What to work on |
1 – Decide whether each statement below agrees with the turbocharger discussion: (a) pushing more energy into a compressor at its stonewall makes its speed rise, (b) the stonewall should be defined by airflow rather than compressor RPM, (c) the wastegate is likely to be open at that point. Answer yes or no for each and quote the words from the discussion that settle it.
2 – Write the next part of the turbocharger discussion, picking up after its final sentence.

Document text |
= = =

OH! Legend! I've read most of Garrett's stuff on reading compressor maps and explanations of terms and realistically for the most part they don't plot it like an rpm stonewall in the way Borg Warner did in the compressor map - instead defining a cut off for compressor efficiency, though the way they have written that caption it basically paints a picture which suggests my theory is correct.

Thanks for the effort mate.

 

[jack action]

I am asking about whether it's possible to drive the turbo speed past that point if there is more exhaust energy available than is required to hit the stonewall.

What happens when a turbocharger hits it's stonewall point?

You get a normal shock.

This is why you see the 128k rpm drops vertically when at 79 lb/min. When you try to put more energy, the speed doesn't increase because the flow is choked. But the normal shock increases in intensity. The greater is the normal shock, the lower is total pressure after the normal shock. The energy is transformed into heat, i.e. an increase in temperature.

This is why it doesn't matter that your engine can pull 85 lb/min @ 280 kPa: The compressor cannot deliver that. So the energy in the exhaust will not increase as you think. It is very unlikely that the wastegate will be open at that point. And trying to increase the compressor speed will lower the engine inlet pressure, which will lower the exhaust energy level, which will lower the compressor energy input and you get into a descending circle that will lead to some stabilization point.

@boneh3ad can probably better explain the phenomena.

 

[Baluncore]

I am asking about whether it's possible to drive the turbo speed past that point if there is more exhaust energy available than is required to hit the stonewall.

What you seem to be arguing is that the stonewall is not a stonewall. It seems that you don't want there to be a stonewall. What would happen if an “irresistible force” acted on an “immovable object”? If the impossible occurred, what would happen? Your hypothesis suggests there might be “more exhaust energy available” when the definition of a stonewall makes that impossible. By definition, once you hit the ultimate airflow limit there can be no more exhaust energy available to increase airflow. The stonewall must be defined by airflow, not by compressor RPM. The airflow stonewall is curved because it is pressure dependent.

If you can do something that invalidates an earlier false limit, then the real or ultimate stonewall may again be approached. The waste gate was just a distraction. You must restrict the waste gate to the minimum waste flow permitted to find the real stonewall.

Turbo-chargers operate in a closed loop. Once inlet air is limited, combustion is limited and the exhaust flow is limited, so the compressor airflow is limited. That is the real stonewall. The RPM of the turbocharger is not really that important.

= = =

Extracted records |
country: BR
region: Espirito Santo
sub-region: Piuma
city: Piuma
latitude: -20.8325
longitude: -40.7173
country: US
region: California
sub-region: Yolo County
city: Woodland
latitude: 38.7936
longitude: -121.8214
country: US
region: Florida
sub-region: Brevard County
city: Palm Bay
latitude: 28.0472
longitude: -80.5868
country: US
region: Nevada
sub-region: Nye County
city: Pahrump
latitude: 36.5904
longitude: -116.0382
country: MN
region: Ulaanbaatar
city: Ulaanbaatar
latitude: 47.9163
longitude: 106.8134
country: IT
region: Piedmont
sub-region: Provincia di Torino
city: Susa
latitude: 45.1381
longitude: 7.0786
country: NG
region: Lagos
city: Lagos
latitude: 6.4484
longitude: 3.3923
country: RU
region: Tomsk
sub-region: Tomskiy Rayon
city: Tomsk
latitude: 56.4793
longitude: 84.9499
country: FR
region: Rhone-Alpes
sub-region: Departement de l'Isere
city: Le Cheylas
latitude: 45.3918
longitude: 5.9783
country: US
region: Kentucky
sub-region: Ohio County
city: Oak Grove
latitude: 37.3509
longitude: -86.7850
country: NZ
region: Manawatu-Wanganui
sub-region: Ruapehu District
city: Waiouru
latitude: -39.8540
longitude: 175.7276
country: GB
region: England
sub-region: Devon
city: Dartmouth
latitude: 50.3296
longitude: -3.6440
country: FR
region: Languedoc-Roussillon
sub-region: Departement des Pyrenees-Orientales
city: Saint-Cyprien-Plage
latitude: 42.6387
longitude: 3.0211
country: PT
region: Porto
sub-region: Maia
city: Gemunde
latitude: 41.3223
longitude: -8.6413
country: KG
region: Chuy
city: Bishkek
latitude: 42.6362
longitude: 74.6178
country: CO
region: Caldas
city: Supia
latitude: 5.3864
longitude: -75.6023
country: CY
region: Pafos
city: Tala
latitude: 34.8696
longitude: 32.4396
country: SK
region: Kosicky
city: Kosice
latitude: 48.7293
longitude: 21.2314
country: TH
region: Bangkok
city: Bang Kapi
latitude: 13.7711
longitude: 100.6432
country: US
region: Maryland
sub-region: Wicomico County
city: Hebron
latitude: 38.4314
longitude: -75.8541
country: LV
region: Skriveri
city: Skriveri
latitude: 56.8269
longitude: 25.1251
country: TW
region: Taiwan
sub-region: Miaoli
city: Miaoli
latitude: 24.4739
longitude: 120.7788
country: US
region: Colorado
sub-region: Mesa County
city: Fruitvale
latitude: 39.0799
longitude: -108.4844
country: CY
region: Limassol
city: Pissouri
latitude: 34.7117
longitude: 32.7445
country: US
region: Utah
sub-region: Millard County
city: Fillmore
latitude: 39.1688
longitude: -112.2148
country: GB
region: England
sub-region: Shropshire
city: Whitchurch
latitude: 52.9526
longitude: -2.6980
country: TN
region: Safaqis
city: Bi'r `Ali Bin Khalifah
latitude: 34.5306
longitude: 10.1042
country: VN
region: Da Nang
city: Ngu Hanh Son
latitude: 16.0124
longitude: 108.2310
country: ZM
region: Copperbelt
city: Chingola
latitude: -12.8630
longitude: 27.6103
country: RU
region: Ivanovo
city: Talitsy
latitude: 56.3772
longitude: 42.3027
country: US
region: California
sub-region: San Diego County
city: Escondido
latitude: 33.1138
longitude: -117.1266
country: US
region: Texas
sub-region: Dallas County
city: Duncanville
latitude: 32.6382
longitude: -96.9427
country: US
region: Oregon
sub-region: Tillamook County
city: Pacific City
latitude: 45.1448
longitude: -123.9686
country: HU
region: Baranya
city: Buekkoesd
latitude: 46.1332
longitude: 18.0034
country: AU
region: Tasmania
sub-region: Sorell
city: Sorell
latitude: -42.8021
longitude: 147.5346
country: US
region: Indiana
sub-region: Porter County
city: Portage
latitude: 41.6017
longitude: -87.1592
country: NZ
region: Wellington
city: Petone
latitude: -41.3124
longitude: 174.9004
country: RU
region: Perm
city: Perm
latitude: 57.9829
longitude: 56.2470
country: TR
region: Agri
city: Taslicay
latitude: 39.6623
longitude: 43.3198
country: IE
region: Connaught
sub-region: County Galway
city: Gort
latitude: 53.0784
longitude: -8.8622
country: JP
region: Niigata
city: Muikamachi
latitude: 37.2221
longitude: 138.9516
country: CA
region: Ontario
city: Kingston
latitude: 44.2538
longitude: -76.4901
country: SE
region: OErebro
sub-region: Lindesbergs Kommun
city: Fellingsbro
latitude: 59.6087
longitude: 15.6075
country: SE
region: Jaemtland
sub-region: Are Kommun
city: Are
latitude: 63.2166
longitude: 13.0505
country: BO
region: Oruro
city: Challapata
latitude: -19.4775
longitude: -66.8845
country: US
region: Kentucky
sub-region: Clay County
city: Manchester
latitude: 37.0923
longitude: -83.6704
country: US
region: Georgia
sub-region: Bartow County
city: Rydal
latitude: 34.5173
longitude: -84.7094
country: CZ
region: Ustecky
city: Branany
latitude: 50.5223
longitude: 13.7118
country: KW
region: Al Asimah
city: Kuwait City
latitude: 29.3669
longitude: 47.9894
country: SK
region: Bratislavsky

= = =

The responses |
1 –
(a) No: "When you try to put more energy, the speed doesn't increase because the flow is choked."
(b) Yes: "The stonewall must be defined by airflow, not by compressor RPM."
(c) No: "It is very unlikely that the wastegate will be open at that point."

2 –
Superchargers can be driven by the engine shaft itself in which case, as with the turbocharger, the stonewall is in a self limiting closed loop. But a supercharger that is driven by a different motor may increase airflow until flow is limited by the geometry, dimensions and speed of sound in compressed air. That sets the air available and so the fuel consumption of the engine. Supercharger RPM may be increased by running the charger motor faster, but once airflow is limited at the stonewall, there can be no more air. The stonewall is an airflow stonewall not an RPM stonewall.

 

[HowlerMonkey]

Don't forget to include the specifics on the turbine that powers the compressor.

 

[Rx7man]

Don't forget about the mechanical limits of the turbo.. go too fast and you could quite possibly have a turbine or compressor explosion... especially at the peak pressure area where surge is possible and adds enormous stress to the compressor.
Also, when you start to operate a compressor significantly out of it's efficiency range, increasing the pressure doesn't make up for the increased heat.. IE, you have more pressure, but not more mass flow... Especially considering the turbine will have to work harder to get there, meaning higher exhaust pressure, meaning more remaining exhaust gas in the combustion chamber taking up space for the fresh air to come in.

I had a programming bug in my Holset 351VE controller on the dyno.. That turbo is good to about 40 PSI.. I accidentally got it to 58 PSI, my exhaust pressure was above 100PSI, and it made some very unhappy noises.. well.. it darned near blew up.. Turbo is rated to 125,000 RPM, datalogs show it up around 140,000... I got lucky!

 

[HowlerMonkey]

It's more diminishing returns than a brick wall.

 

[Rx7man]

It's more diminishing returns than a brick wall.

True..
Also, the compressor map ONLY deals in how the compressor behaves and is completely separate from the system as a whole.. Usually the compressor map is limited by the structural limits of the compressor wheel and the speed of sound.
Looking at the entire system is different.. you can see the surge limit on the top/left side of the compressor map, but it's not said the system as a whole can ever push it to those limits.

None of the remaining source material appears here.